China Cuts Railway Trade Link With Lithuania Amid Taiwan Row, Report Says

China's state-owned rail operator has denied that a freight link with Lithuania has been suspended after a report that the company was halting the transportation of goods in the wake of Beijing's spat with Vilnius over Taiwan.

China Railway Container Transport, a subsidiary of China Railway Group, sent a letter to Lithuanian customers informing them that the freight link would be put on hold from August and September, according to a copy acquired by the Baltic News Service.

The CRCT letter cited "the deterioration of bilateral relations" between China and Lithuania for the suspension, which would be in place indefinitely and "until further notice," said a report published on Wednesday by Taiwan's Central News Agency.

The decision will affect a shipment of goods scheduled for later this month, according to the Baltic News Service report published on Tuesday. The rail company operates links in Europe and Central Asia as part of China's Belt and Road initiative. The line to Vilnius was established last June, said the news service.

In a statement to China's official news agency Xinhua, CRCT said the report about freight suspension was not accurate. The company said train transportation between China and Lithuania was operating normally.

However, in a comment that appeared to contradict CRCT, Lithuania's national railway operator has confirmed elements of Tuesday's report.

A Lithuanian Railways spokesperson, Gintaras Liubinas, told Newsweek: "We have received information through our customers that several freight trains from China will not arrive in Lithuania at the end of August and in the first half of September. Meanwhile, transit trains pass through Lithuania in the usual way.

"We hope that all the agreements reached earlier will be respected and that both sides will successfully develop mutually beneficial cooperation in the field of freight transport."

China recalled its ambassador to Vilnius on August 10 and demanded the Baltic nation withdraw its envoy from Beijing in a diplomatic row over the planned opening of a de facto Taiwanese embassy in the Lithuanian capital. China claims the democratic island is part of its territory and has protested the Lithuanian government's decision to allow Taipei's first diplomatic mission in Europe for nearly 20 years—and its first under the name "Taiwan."

The Taiwanese Representative Office in Lithuania will be followed by a reciprocal office in Taipei later this year, the two governments have confirmed.

Like most countries, Lithuania has no official diplomatic relations with Taiwan, but Vilnius says forging closer cultural and economic ties with the self-ruled island does not undermine its "one China" policy.

Following China's withdrawal of its top diplomat, President Gitanas Nausėda of Lithuania told the Baltic News Service that his country had the right to conduct independent foreign policy and that "unilateral ultimatums" were not acceptable in international relations.

On Tuesday, Chinese Foreign Ministry spokesperson Hua Chunying said Beijing would "firmly defend" its core territorial interests, adding that the Lithuanian government was "fooling itself" if it thought it could maintain a "one China" policy that differed from Beijing's "one China" principle.

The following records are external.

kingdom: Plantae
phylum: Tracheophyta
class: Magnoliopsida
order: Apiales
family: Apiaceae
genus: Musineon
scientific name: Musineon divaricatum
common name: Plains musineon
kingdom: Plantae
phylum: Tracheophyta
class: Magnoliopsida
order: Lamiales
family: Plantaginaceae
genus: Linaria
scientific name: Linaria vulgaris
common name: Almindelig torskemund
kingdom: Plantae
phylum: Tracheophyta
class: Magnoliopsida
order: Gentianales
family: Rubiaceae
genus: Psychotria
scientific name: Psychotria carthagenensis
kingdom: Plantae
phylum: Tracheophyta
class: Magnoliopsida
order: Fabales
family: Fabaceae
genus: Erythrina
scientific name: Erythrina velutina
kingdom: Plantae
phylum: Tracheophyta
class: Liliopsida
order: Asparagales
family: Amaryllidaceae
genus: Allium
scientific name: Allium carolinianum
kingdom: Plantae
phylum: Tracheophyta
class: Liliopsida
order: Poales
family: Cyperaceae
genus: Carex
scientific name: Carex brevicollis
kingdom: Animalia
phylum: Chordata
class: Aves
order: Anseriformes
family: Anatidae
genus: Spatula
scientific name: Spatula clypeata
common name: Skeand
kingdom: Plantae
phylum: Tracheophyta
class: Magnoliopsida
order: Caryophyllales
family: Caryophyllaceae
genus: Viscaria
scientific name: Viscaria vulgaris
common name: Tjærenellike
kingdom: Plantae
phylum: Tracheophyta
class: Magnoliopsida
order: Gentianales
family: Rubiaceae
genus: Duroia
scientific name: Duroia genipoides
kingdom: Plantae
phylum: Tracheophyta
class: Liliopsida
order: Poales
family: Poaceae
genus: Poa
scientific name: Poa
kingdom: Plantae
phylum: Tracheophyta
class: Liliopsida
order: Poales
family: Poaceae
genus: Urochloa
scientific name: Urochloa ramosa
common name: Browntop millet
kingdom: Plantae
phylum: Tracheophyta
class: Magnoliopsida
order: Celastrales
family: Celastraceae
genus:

While Beijing's principle explicitly lists Taiwan as a province of China, the former policy—adopted by most major nations including the U.S.—is ambiguous and leaves room for informal ties with Taipei.

Lithuania's position has been backed by the U.S. and the European Union. Beijing has warned Vilnius of further consequences, ahead of the 30th anniversary of the establishment of Lithuania-China relations on September 14.

Ramūnas Rimkus, a transport official at the Lithuanian Embassy in China, told the Baltic News Service that his office had yet to receive formal notification of the reported rail suspension. Such a decision, however, would involve political considerations by China, he said.

China Cuts Freight Link With Lithuania: Report
File photo of a freight train transporting containers laden with goods from London, arriving at Yiwu port station in the province of Zhejiang, China, on April 29, 2017. STR/AFP via Getty Images

Countries including South Korea, the Philippines and, most recently, Australia have been on the receiving end of what observers term China's "economic coercion," which involves some form of trade or tourism ban as an indirect punishment for offending Beijing.

China's economic leverage over Vilnius is small, but not inconsequential. According to the United Nations International Trade Statistics Database—also known as Comtrade—Lithuania imported $1.3 billion of goods from China while exporting $357.7 million in products in 2020. The figures represented 4 percent of Lithuania's total imports and 1.1 percent of exports.

Lithuania's largest import partner was Poland at $4.34 billion, or 13 percent, followed by Germany at $4.29 billion, or 12.9 percent. Russia topped its export list at $4.3 billion, or 13.3 percent. Neighboring Latvia was second at $3 billion, or 9.3 percent, according to Comtrade.

Update 8/18/21, 10:15 a.m. ET: This article was updated to add a comment from Lithuanian Railways.